Price and prejudice

Author: Mustafa Qureshi

Having come into prominence as a builder of major Manhattan real estate projects, Donald Trump wishes to be part of the real world give-and-take of politics at a level where large sums of money and power are at stake. According to the presidential candidate himself, he only wishes to make the US great again, which, unless the word great has undergone semantic pejoration and is now synonymous to bigotry and racial discrimination, is the polar opposite of what he is actually doing.

Donald Trump’s political interests are in a direct relationship with his personal motives as a business tycoon. His father, Fred Trump, too was a major New York City based real estate developer with deep ties to elected officials. Continuing from where his father left, Donald Trump began establishing personal ties with politicians as he sought tax breaks on midtown high-rise projects and battled unions, contractors, public agencies, social and environmental pressure groups, and property owners who refused to sell their land to him. Trump was preparing his latest run for president long before most people imagine.

Trump has previously floated the idea of running for president thrice — 1988, 2004 and 2012 — and for governor of New York in 2006 and 2014, but did not enter those races. According to a news poll conducted by The New York Times in November 1999, 70 percent of Americans had an unfavourable opinion of Trump.

Flash forward to 2015. Donald Trump is indeed running for president of the US and is the Republican presidential front-runner. Since midsummer of this year, Trump has polled at or near the top of most opinion polls for the GOP nomination. The ugly truth behind the unprecedented success of Donald Trump is his ability to successfully manipulate the inequality and insecurity of the American population.

Donald Trump is continuing, through his words, the shameful record of hurling racial abuse against non-whites, first African Americans, then Asians, then Arabs and now Mexican communities. Large portions of his speeches during his campaign include promises to build a wall on the southern border of the country at Mexico’s expense to stop Mexico, China and Japan from disrupting legalised trade activity in the US and to strictly arm more Americans to immediately retaliate against terror strikes.

National debate over immigration and Hispanics has been degenerated into thinly veiled bigotry. Bombastic statements and racial attacks are Trump’s calculated medium of campaign to boost his number of supporters by inciting in them xenophobic fears about a vulnerable population that has been, time and again, used as a scapegoat to serve as a dumping ground for all the rage and frustration of the American public.

Extending his xenophobic rhetoric about Mexicans to the Muslim community, Trump controversially demanded for a complete shutdown of Muslims entering the US following a mass shooting in San Bernardino involving two Pakistani Muslims. Trump went on to say that, if elected, he would consider requiring Muslims living in the US to register themselves with a government database or obligating that they carry special identification cards that display their faith. His recent claims with regard to the Muslim community mirror Hitler’s rise to power as Trump wants to mimic laws that the Nazis had imposed on Jews, including mandating them to wear a gold star of David on their clothes.
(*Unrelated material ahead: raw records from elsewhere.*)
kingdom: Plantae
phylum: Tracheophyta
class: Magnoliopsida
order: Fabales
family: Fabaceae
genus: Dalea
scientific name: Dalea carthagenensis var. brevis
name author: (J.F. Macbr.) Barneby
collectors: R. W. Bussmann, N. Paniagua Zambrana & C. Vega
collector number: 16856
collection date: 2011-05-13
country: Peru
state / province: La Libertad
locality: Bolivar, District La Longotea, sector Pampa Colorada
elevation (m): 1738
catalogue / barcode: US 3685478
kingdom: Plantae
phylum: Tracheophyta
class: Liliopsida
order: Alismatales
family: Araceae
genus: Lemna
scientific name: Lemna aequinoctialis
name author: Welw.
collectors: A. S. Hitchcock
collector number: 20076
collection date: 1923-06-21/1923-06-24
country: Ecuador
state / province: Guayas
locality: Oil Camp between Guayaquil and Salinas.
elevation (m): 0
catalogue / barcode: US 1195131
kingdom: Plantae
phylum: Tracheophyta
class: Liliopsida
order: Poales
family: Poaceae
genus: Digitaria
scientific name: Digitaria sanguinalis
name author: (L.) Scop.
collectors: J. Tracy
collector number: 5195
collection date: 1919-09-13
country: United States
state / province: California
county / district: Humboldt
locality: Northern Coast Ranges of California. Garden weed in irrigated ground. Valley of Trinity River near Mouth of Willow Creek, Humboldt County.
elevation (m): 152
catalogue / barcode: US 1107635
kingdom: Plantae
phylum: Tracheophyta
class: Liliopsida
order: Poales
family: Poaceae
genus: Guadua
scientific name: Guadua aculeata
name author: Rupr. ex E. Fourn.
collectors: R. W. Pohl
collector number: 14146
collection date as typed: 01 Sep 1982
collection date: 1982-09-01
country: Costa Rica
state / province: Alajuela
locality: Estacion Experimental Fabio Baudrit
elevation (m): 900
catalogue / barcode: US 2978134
However, it is not his money nor his brash personality that have catapulted him to the top of opinion polls but the overwhelming support that he has, intentionally or unintentionally, received from the media. His relentless verbal assault on other candidates and marginalised communities receive hours of media coverage. Trump, always wanting to be the centre of all attention, has been playing the media and all his supporters. Like a multinational, the US media is selling a product while Trump keeps providing them with more fodder to sell with all parties mutually benefitting from the exchange except promoters of tolerance and common sense.

It is possible that a faction of voters who are activated by racist appeals exists in the US. Americans who hold strong anti-black views and respond favourably to racial prejudice exist throughout American politics and constitute a reasonably large voting group that Trump is primarily targeting. Trump has wisely or unwisely discovered that the racist vote is influential and crucial for his nomination and, therefore, with every bullet fired from the gun of a Muslim, the hatred multiplies and his followers multiply.

While Trump may continue to push his luck too far and increase the intensity with which he addresses Muslims all over the globe, the consequences of his bid remain unpredictable. Although Trump has received a dangerously positive response following his derogatory statements about Muslims, it could trigger a horrific reaction from radical Islamic groups or violent jihadists in the form of increased mass shootings and increased threats, eventually making Trump’s loss or victory irrelevant to the security of the American population.